[Entries taken from a collection]
★ ★ ★ ★ ★

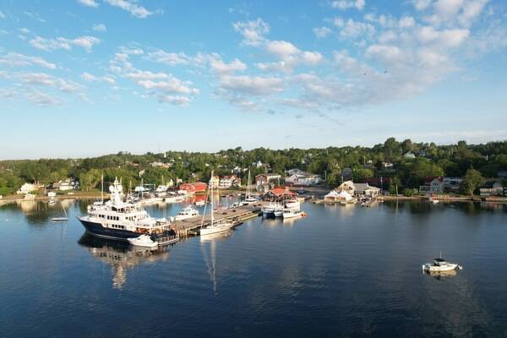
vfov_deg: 57.2
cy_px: 169
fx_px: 310
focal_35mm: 22
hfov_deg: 78.6
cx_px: 254
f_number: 2.8
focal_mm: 8.38
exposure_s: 1/725
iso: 110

★ ★ ★ ★ ★

**TASK DESCRIPTION:** The preceding entries should be duplicated word for word; no picture belongs in the copy.

**SOLUTION TO THIS TASK:**
vfov_deg: 57.2
cy_px: 169
fx_px: 310
focal_35mm: 22
hfov_deg: 78.6
cx_px: 254
f_number: 2.8
focal_mm: 8.38
exposure_s: 1/725
iso: 110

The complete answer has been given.